VS 2010 Setup Project – the Extra Backslash Killed Me

I have a setup project for a Windows service that we wrote some time ago.  At the start of this current dev cycle, I upgraded the solution from VS 2008 to 2010 and went on my merry way to update code for the service (no changes to the installer).  No big deal – all seemed well, … until I tried running the installer.

During install, we prompt for a username which we use to set ACLs on some files and directories.  We do this by calling NTAccount.Translate like so:

SecurityIdentifier serviceAccountSid = (SecurityIdentifier)new NTAccount(serviceAccount).
Translate(typeof(SecurityIdentifier));

The user is prompted to enter their domain & username (i.e. myDomain\dhanan) and we translate that to a SID to set the file & folder permissions.

This all worked fine with the VS 2008-based installer, but then I spent WAY too much time yesterday debugging why it was failing now (exception: Some or all of the identity references could not be translated”.  TFS source control confirmed that there were no source code changes involved other than the upgrade to VS 2010 (which actually did NOTHING to the setup .vdproj project file).  Mysterious, huh?

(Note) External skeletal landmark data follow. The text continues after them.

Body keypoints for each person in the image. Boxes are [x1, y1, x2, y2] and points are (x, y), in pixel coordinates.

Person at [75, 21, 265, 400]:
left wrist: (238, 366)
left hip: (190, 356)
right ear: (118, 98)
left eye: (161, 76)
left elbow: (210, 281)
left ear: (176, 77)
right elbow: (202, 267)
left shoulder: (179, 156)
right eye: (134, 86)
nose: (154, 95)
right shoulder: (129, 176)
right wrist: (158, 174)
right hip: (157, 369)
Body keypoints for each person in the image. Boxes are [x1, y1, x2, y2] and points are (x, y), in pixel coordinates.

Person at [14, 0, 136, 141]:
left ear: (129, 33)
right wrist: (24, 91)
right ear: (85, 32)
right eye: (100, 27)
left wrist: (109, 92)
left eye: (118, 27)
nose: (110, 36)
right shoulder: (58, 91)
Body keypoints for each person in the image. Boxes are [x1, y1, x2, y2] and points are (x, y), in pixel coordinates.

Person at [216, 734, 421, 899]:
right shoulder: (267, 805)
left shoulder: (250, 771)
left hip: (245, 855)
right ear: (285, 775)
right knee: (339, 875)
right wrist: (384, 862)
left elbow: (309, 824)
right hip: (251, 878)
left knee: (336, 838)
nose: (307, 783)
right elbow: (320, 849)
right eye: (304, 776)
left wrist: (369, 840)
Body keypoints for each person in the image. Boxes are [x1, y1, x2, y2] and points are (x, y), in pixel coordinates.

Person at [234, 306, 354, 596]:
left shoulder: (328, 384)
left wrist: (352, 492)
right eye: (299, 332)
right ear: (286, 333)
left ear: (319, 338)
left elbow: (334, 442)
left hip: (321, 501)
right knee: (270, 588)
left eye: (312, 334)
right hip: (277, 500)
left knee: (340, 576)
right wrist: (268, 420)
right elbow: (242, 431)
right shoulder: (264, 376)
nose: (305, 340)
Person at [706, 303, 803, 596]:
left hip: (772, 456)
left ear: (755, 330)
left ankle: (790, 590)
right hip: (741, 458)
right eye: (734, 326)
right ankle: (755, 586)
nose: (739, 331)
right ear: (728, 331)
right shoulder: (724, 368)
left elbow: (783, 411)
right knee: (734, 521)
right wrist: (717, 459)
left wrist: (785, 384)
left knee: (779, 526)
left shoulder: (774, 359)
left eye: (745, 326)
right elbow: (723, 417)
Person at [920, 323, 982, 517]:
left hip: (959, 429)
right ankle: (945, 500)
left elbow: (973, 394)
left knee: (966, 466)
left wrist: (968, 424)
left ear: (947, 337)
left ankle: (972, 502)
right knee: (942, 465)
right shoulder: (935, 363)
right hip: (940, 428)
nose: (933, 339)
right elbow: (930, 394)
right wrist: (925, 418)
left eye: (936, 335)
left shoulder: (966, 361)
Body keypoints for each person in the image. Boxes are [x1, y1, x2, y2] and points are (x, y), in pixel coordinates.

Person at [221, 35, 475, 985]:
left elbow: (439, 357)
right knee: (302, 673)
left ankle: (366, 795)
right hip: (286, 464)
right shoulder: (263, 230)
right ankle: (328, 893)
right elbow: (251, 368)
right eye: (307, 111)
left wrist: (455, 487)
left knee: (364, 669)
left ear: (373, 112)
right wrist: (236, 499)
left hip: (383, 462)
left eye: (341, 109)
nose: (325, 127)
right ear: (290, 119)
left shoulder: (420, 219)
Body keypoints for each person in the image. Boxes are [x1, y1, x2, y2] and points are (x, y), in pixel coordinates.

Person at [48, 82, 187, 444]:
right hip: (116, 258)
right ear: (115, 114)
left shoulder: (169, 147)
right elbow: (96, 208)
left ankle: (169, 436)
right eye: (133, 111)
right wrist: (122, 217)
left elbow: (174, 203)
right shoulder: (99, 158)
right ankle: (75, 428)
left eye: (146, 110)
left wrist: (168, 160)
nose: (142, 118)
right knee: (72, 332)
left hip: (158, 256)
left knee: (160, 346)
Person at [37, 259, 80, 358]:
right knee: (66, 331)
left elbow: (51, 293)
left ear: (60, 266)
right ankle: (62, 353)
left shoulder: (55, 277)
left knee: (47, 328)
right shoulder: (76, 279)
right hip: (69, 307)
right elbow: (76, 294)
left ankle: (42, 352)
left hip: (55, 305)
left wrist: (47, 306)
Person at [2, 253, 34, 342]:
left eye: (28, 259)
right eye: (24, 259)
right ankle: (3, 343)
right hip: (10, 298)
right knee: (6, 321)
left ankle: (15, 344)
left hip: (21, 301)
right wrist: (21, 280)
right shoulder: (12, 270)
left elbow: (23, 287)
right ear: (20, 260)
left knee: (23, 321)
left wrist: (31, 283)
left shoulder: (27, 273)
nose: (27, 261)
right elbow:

I finally discovered that the issue was in the value coming from the installation custom dialog edit box where the user enters their domain and username.  That value that gets added to the dictionary coming into the Installer.OnCommitted() method (via CustomActionData set to “/service_account=[EDITB1]” ).

When debugging into the Installer class and inspecting the value for the service_account, it had TWO backslashes in it (i.e.  @"myDomain\\dhanan”), instead of 1 that I typed in as the user!

The lame thing about this is that it only does this in the VS 2010 setup project, not the VS 2008 one.  The only thing I can find online that’s even loosely related is this:  Troubleshooting Setup and Deployment Projects. (Backslash in textbox causes invalid directory or URL exception).  They don’t mention WHY – I’m wondering if it’s the same issue.

So … I now have a hack at the top of the OnCommitted( ) method:

serviceAccount = serviceAccount.Replace( @"\\", @"\" );

Lame, but it works.  Hey MS – please fix this !!

Update

Thanks Rohit for the comment.  Yep, we ended up fixing it that same way.  (and then removed the string replacement code out of the custom actions).  I guess the lesson learned is *always* put quotes around the variables that are coming from custom dialogs.